**Source extract:**
Why Genocide ideology must be fought without mercy
Thursday, April 16, 2026
A dignified burial of 153 victims of the 1994 Genocide against the Tutsi at Ntarama Genocide Memorial on Wednesday, April 15. Photo by Craish BAHIZI

Each year, as Rwanda and the world commemorate the victims of the Genocide Against the Tutsi, remembrance is often expressed through solemn rituals—names spoken, candles lit, testimonies shared. These acts matter deeply. During these commemorations, there is a dangerous temptation to confine genocide to the realm of the unthinkable—as if it were an eruption of madness, an aberration that belongs to another time, another people, another moral universe. That temptation is false and dangerous.

Remembrance that ends with mourning may end up missing a more disconcerting and necessary truth: genocide is not just a mass murder of a targeted group; it is a criminal condition that is carefully prepared, cultivated, and made socially acceptable. Genocide is not born from insanity. It is built, taught, justified, and internalized. It settles into the human mind so deeply that those who commit the most unspeakable crimes often do so with a chilling sense of righteousness.

The mind that kills and prays

To understand this, one must dare to look into the minds of perpetrators—not to excuse them, but to grasp the full horror of what genocide ideology does to human beings.

Consider the case of Athanase Seromba. A Catholic priest in Nyange parish. A man ordained to serve God, to shepherd the faithful, to protect life, to embody compassion. A church, in Christian theology, is not merely a building. It is sacred.

It is the house of God, the symbol of Christ among believers, a place of refuge, of salvation, of grace. Scripture itself makes this distinctly clear: "My house shall be called a house of prayer” (Matthew 21:13). The Apostle Paul emphasizes this sanctity when he writes: Don’t you know that you yourselves are God’s temple and that God’s Spirit dwells in your midst? If anyone destroys God’s temple, God will destroy that person; for God’s temple is sacred, and you together are that temple. (1 Corinthians 3:16-17). In the Old Testament, the reverence for sacred space is equally emphatic: "Consecrate yourselves therefore, and be holy, for I am the Lord your God” (Leviticus 20:7).

**Exercise A:**
Answer these questions about the opinion piece on genocide ideology:
(i) At which memorial were the 153 victims buried, and on what day?
(ii) In which parish did Athanase Seromba serve as a Catholic priest?
(iii) Which verse is cited for the words "My house shall be called a house of prayer"?
**Exercise B:** Extract the passage of the opinion piece on genocide ideology between "To understand this, one" and "It is sacred.", inclusive.

**Data section:**

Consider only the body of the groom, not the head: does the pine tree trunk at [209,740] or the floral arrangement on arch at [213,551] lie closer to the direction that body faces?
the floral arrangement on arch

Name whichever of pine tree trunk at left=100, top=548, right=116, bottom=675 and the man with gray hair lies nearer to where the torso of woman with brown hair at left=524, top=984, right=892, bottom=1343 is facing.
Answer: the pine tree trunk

**Answer section A:**
(i) Ntarama Genocide Memorial, on Wednesday, April 15.
(ii) Nyange parish.
(iii) Matthew 21:13.

**Answer section B:**
To understand this, one must dare to look into the minds of perpetrators—not to excuse them, but to grasp the full horror of what genocide ideology does to human beings.

Consider the case of Athanase Seromba. A Catholic priest in Nyange parish. A man ordained to serve God, to shepherd the faithful, to protect life, to embody compassion. A church, in Christian theology, is not merely a building. It is sacred.